Premium Content Over Ads


Photo: Rohit Padmanabhan / Unsplash.com

Content, service and products are not free. There is always a way a product is monetized.

Websites are no exception.

What most of the people don’t realize is that content that they view on websites is monetized through ads that those very users block. It hurts the website economy.

In my opinion, you can blame both, users and website owners.

Users for actively, without selection, blocking ads on websites that power it to offer content for “free” and some owners who “forced” users to use adblocks in the first place by placing ads right in their faces, essentially blocking the content, but in the end, websites who do care about the user base actually got hurt in the process.

As recent statistics published by Artem Russakovskii from Android Police tell:

42.06% of Android Police readers on desktop OSes blocked ads in September 2015. That’s absurdly high.

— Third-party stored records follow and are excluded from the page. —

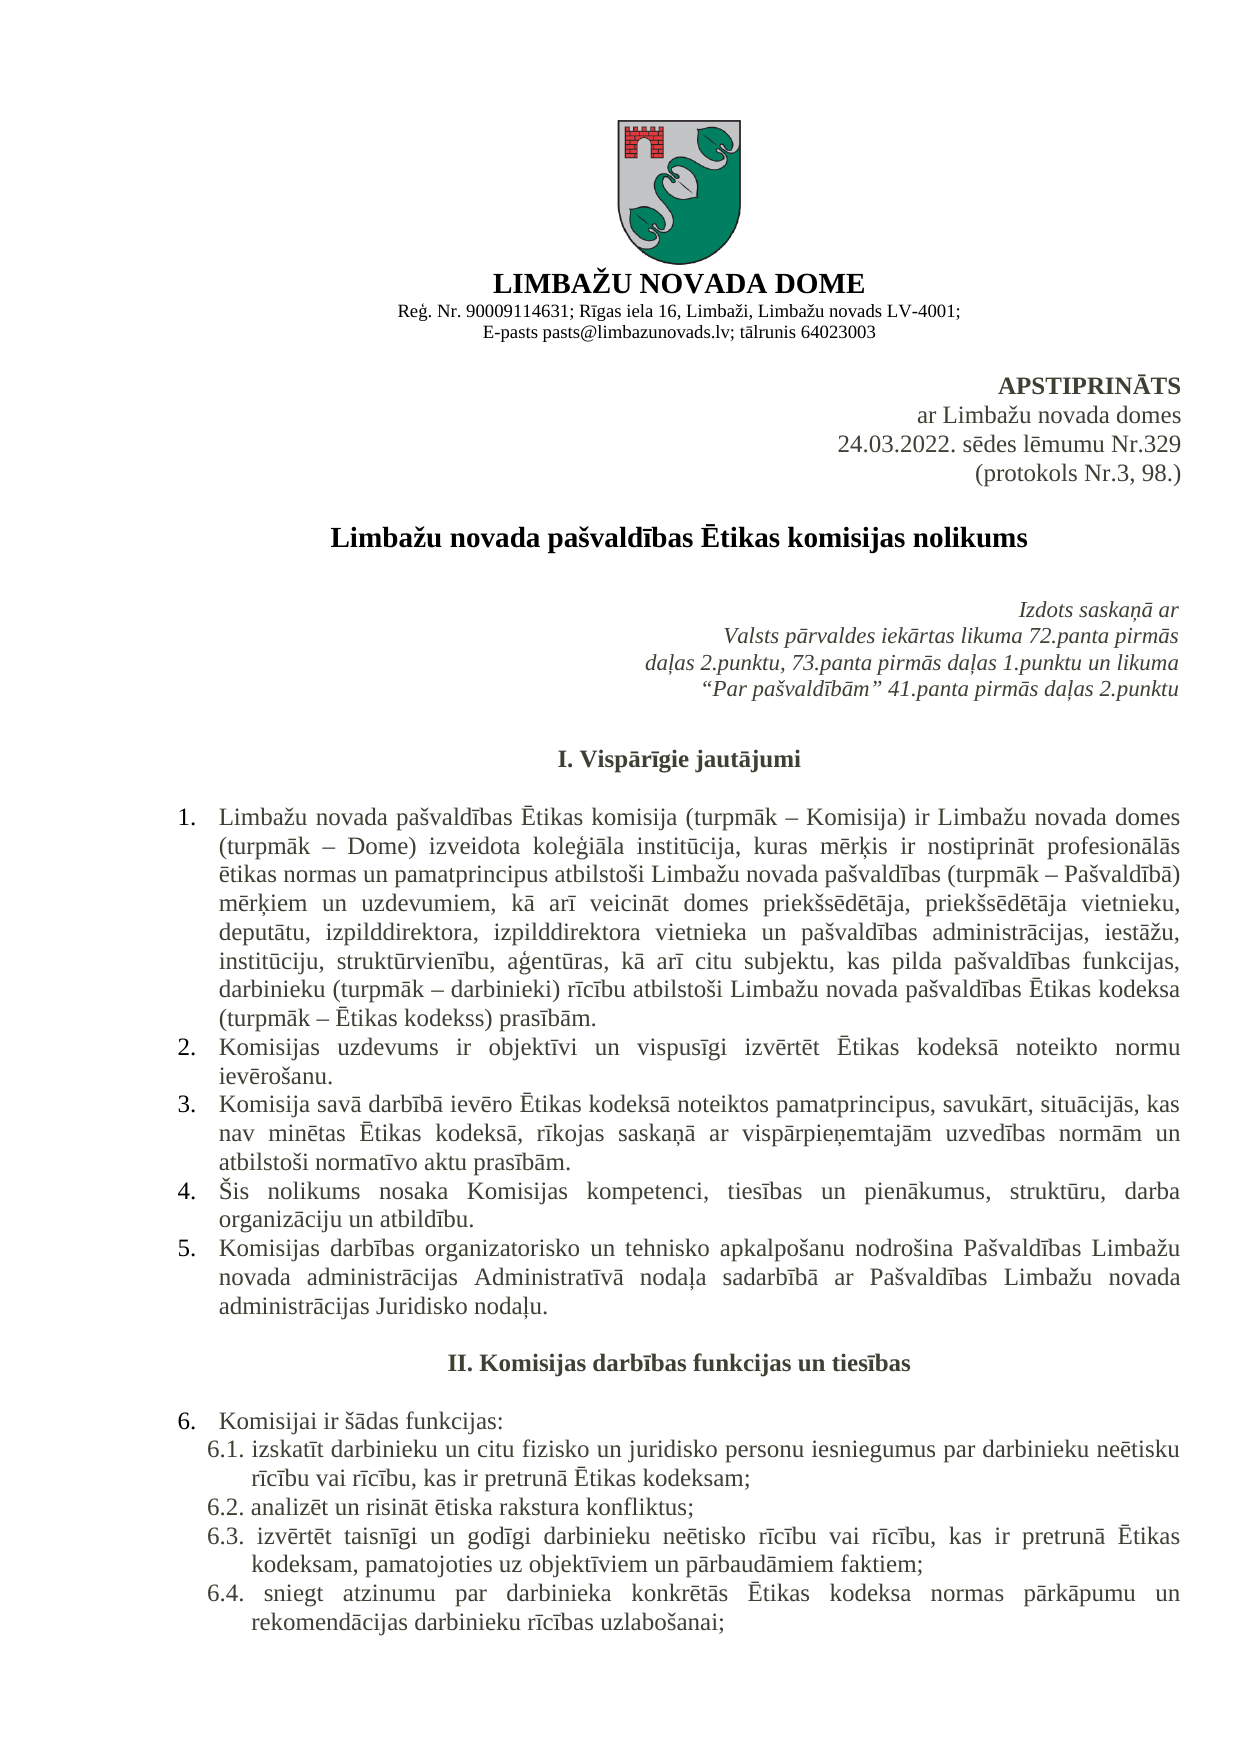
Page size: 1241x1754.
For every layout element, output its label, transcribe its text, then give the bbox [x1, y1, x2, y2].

text 6.1. izskatīt darbinieku un citu fizisko un juridisko personu iesniegumus par darbinieku neētisku rīcību vai rīcību, kas ir pretrunā Ētikas kodeksam; [207, 1434, 1181, 1492]
text II. Komisijas darbības funkcijas un tiesības [177, 1348, 1181, 1377]
text APSTIPRINĀTS [177, 371, 1181, 400]
list Komisijai ir šādas funkcijas: [177, 1406, 1181, 1434]
text Limbažu novada DOME [177, 266, 1181, 299]
text (protokols Nr.3, 98.) [177, 458, 1181, 486]
text Limbažu novada pašvaldības Ētikas komisijas nolikums [177, 520, 1181, 553]
list Komisijas darbības organizatorisko un tehnisko apkalpošanu nodrošina Pašvaldības Limbažu novada administrācijas Administratīvā nodaļa sadarbībā ar Pašvaldības Limbažu novada administrācijas Juridisko nodaļu. [177, 1233, 1181, 1319]
text 6.2. analizēt un risināt ētiska rakstura konfliktus; [207, 1492, 1181, 1521]
list Komisijas uzdevums ir objektīvi un vispusīgi izvērtēt Ētikas kodeksā noteikto normu ievērošanu. [177, 1032, 1181, 1089]
list Komisija savā darbībā ievēro Ētikas kodeksā noteiktos pamatprincipus, savukārt, situācijās, kas nav minētas Ētikas kodeksā, rīkojas saskaņā ar vispārpieņemtajām uzvedības normām un atbilstoši normatīvo aktu prasībām. [177, 1089, 1181, 1176]
text E-pasts pasts@limbazunovads.lv; tālrunis 64023003 [177, 321, 1181, 343]
text I. Vispārīgie jautājumi [177, 744, 1181, 773]
text ar Limbažu novada domes [177, 400, 1181, 429]
text Reģ. Nr. 90009114631; Rīgas iela 16, Limbaži, Limbažu novads LV-4001; [177, 299, 1181, 321]
list Šis nolikums nosaka Komisijas kompetenci, tiesības un pienākumus, struktūru, darba organizāciju un atbildību. [177, 1176, 1181, 1233]
text 24.03.2022. sēdes lēmumu Nr.329 [177, 429, 1181, 458]
text Valsts pārvaldes iekārtas likuma 72.panta pirmās daļas 2.punktu, 73.panta pirmās daļas 1.punktu un likuma “Par pašvaldībām” 41.panta pirmās daļas 2.punktu [627, 623, 1181, 702]
text Izdots saskaņā ar [627, 596, 1181, 623]
text 6.3. izvērtēt taisnīgi un godīgi darbinieku neētisko rīcību vai rīcību, kas ir pretrunā Ētikas kodeksam, pamatojoties uz objektīviem un pārbaudāmiem faktiem; [207, 1521, 1181, 1578]
picture [616, 118, 743, 266]
list Limbažu novada pašvaldības Ētikas komisija (turpmāk – Komisija) ir Limbažu novada domes (turpmāk – Dome) izveidota koleģiāla institūcija, kuras mērķis ir nostiprināt profesionālās ētikas normas un pamatprincipus atbilstoši Limbažu novada pašvaldības (turpmāk – Pašvaldībā) mērķiem un uzdevumiem, kā arī veicināt domes priekšsēdētāja, priekšsēdētāja vietnieku, deputātu, izpilddirektora, izpilddirektora vietnieka un pašvaldības administrācijas, iestāžu, institūciju, struktūrvienību, aģentūras, kā arī citu subjektu, kas pilda pašvaldības funkcijas, darbinieku (turpmāk – darbinieki) rīcību atbilstoši Limbažu novada pašvaldības Ētikas kodeksa (turpmāk – Ētikas kodekss) prasībām. [177, 802, 1181, 1032]
text 6.4. sniegt atzinumu par darbinieka konkrētās Ētikas kodeksa normas pārkāpumu un rekomendācijas darbinieku rīcības uzlabošanai; [207, 1578, 1181, 1636]
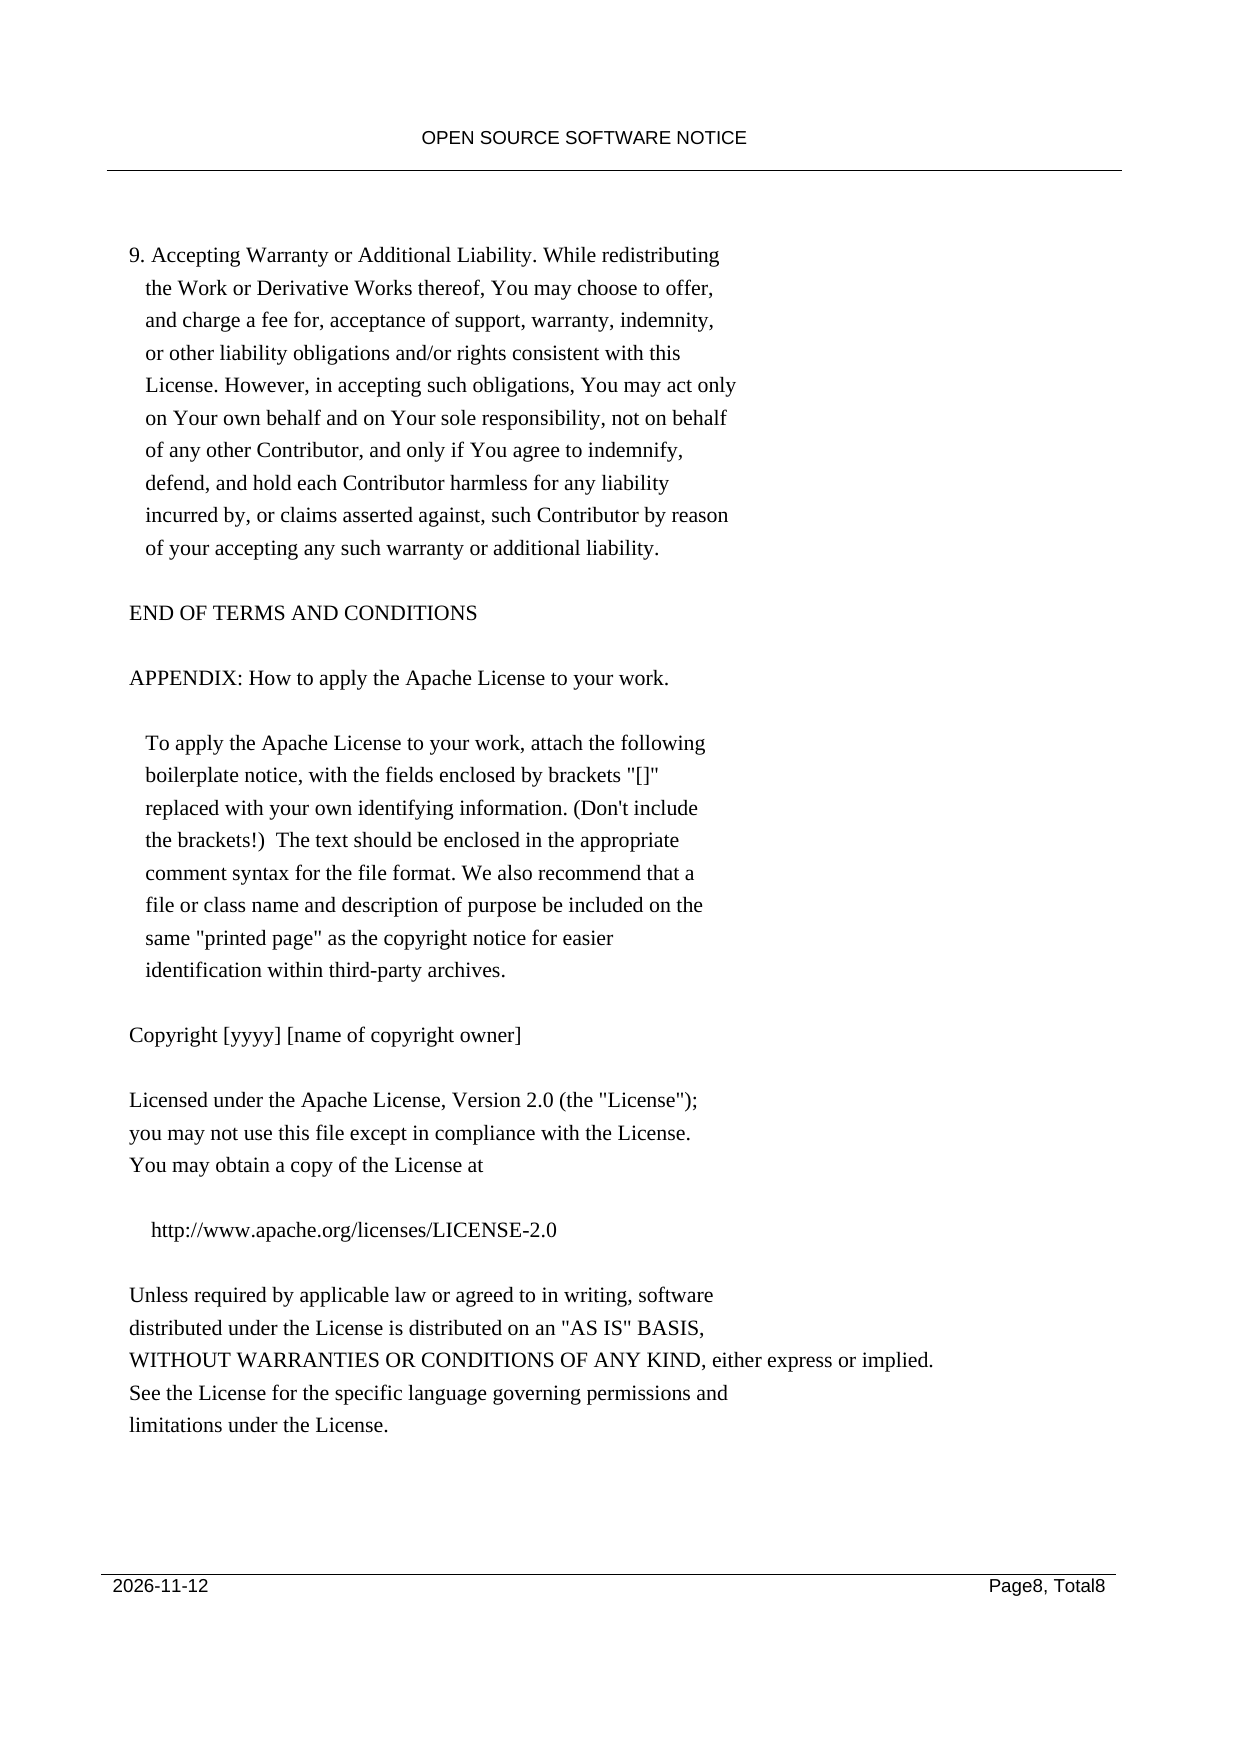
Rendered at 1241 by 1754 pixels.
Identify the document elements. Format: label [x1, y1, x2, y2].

text [112, 206, 1128, 1441]
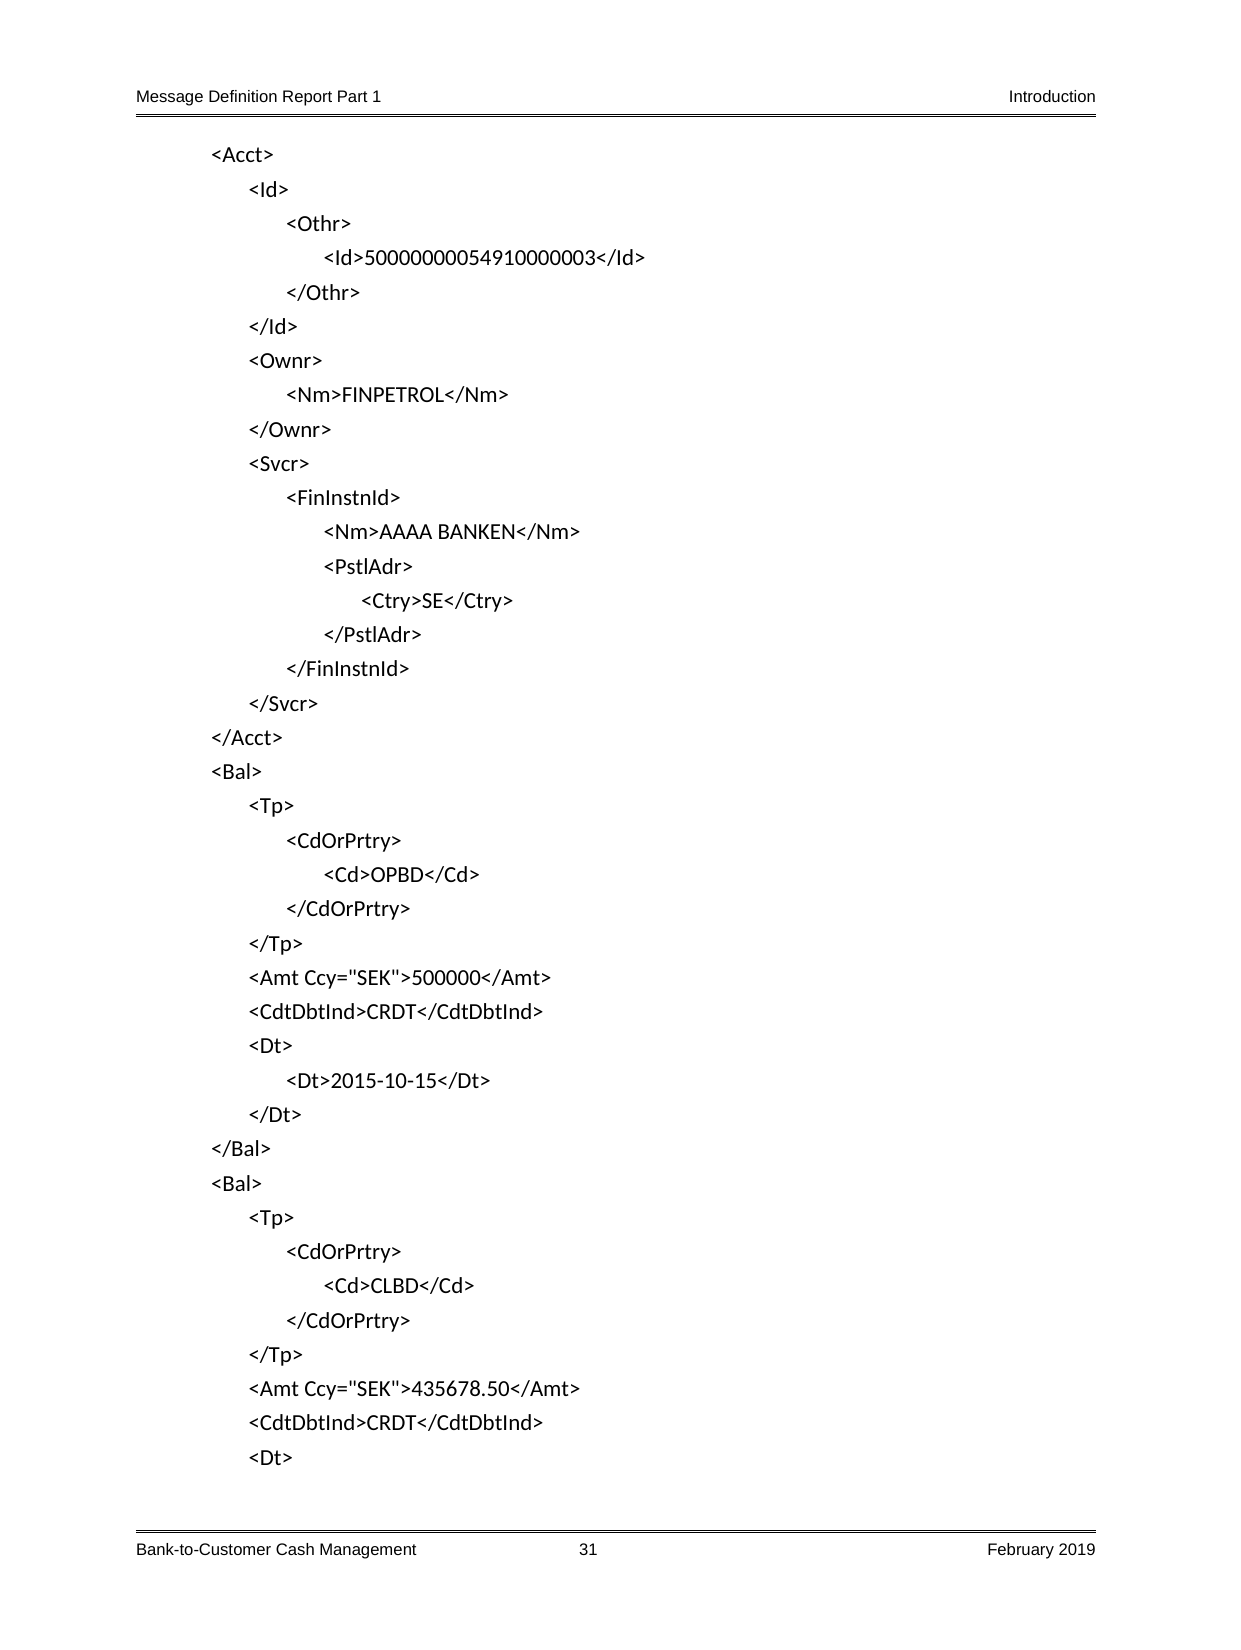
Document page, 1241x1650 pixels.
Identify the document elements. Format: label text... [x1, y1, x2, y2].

In comparison, only 0.56% did so on mobile and another 0.68% on tablets.”

It’s much harder to block ads on mobile for regular users hence the number difference. However, numbers for desktop are high nonetheless. Despite that fact, users do spend more money on microtransaction purchases, especially on mobile. I find myself buying a lot of different stuff which is priced under 1-2 euros mark on my Android Phone.

I personally wouldn’t mind paying the very same price monthly to read my favourite website + extra features for being a premium user. It helps me as a user to get content without ads, get extra features, and support the website and the website itself will start having a stable income. It will also encourage users to be more selective in their websites of choice, leaving trust and credibility as primary reasons to subscribe. Theoretically, that will also reduce the chance people going to insecure websites aiming at stealing users information.

In the meantime, I strongly encourage anyone who uses Adblock, Ublock or any other type of ad blocking software to whitelist their favourite websites to support them and try to find the time to report ads that are inappropriate or misplaced.